Releio as últimas crônicas do blog (a respeito do
início da minha trajetória de professor) e percebo que falta definir melhor o
personagem que eu fui. Uma história não fica boa, se o personagem não é bem
apresentado.
Pois bem, esse professor era um jovem recém formado, magro, cabeludo e barbudo. Vestia calça
de brim, camiseta, e calçava tênis. No verão, sandálias franciscanas. Muitos usavam
bolsas de couro, mas ele sempre preferia as pastas. Não sei quando descobriu as
pastas com alças. Ou quando elas ficaram mais acessíveis e ele passou a usá-las.
O personagem nas areias da Praia Grande. Itapuã, Viamão / RS. |
Quanto ao universo mental, acho que a nota principal era a posição contrária “aos militares e a todas as formas de autoritarismo”, a começar pela “estrutura autoritária da tradicional família brasileira”. Anticapitalista, desconfiava do modelo soviético e apostava em possíveis reformas. Neste sentido, a criação do Sindicato Solidariedade configurou-se numa espécie de norte, isto é, uma esperança de democratização do sistema soviético ou algo assim.
Tinha uma admiração desbragada pela Revolução Cubana,
em especial quanto ao seu caráter anti-imperialista, mas fazia ressalvas quanto
ao modelo político (que, na verdade, não compreendia).[i]
Neste aspecto, o modo como o PT se construía, rompendo com a esquerda tradicional
(o PCB e o PCdoB) caia feito uma luva nas esperanças e ingenuidades do jovem professor. Um novo partido que era tema para discussões intermináveis.[ii]
Acho que isso dá o tom da cabeça desse personagem que pegava
o ônibus para Alvorada, de manhã cedo, e ia lecionar numa escolinha de madeira,
na beira da estrada, nos anos 1978 e 79.
Só fica faltando indicar o lugar do Catolicismo na sua formação. Afinal, ele foi coroinha quando guri (em Pelotas, na Igreja
do Sagrado Coração de Jesus) e, entre os 15 e 16 anos, integrante da juventude
católica (em Porto Alegre, na Igreja São Pedro). No último caso, teve um padre-orientador
que citava as resoluções da Conferência de Medelin (aquela da “opção
preferencial pelos pobres”), o que o colocou (sem nenhuma contrariedade) nos
marcos do Catolicismo reformado a partir do Concílio Vaticano II.
Apesar de ter rompido com a Igreja aos 17/18 anos, sua sensibilidade continuou profundamente católica e só se deu conta disso muito tempo depois. No entanto, volta e meia percebia que seu ateísmo era mais teórico do que qualquer outra coisa.[iii]

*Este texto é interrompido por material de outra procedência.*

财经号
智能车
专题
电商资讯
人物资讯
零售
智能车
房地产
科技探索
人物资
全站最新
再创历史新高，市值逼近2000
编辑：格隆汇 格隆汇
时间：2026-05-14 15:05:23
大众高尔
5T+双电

Em poucas linhas, penso que está aí o personagem
que eu era: um esquerdista de classe média, com tinturas católicas. Entrava em
sala de aula, pegava um pedaço de giz e não apenas colocava no quadro as características
da nossa formação social – a marca europeia dominante, o combate à população
indígena, a escravização de negros africanos – como se indignava com o nosso
passado histórico e sonhava com a “transformação radical” do nosso presente.
[i] Não
preciso dizer que fui mais um, entre os milhares, de jovens leitores de “A Ilha”,
livro reportagem de Fernando Morais a respeito de Cuba (Editora Alfa Omega,
1976).
[ii] Em 79, me integrei de modo informal ao Movimento de Emancipação dos Trabalhadores
(MEP) e, por meio dessa organização, participei de reuniões preparatórias do
Partido dos Trabalhadores (PT). Mas isso durou um ano. Logo me dei conta que
não tinha perfil para a militância partidária.
[iii] Em
1985 ou 6, ao final das aulas noturnas na Escola Ana Néri, me recordo de dizer
a um colega que “devíamos colaborar para a redenção da classe operária”. Ele riu e eu me dei conta: estava na cara a minha disposição religiosa, ainda.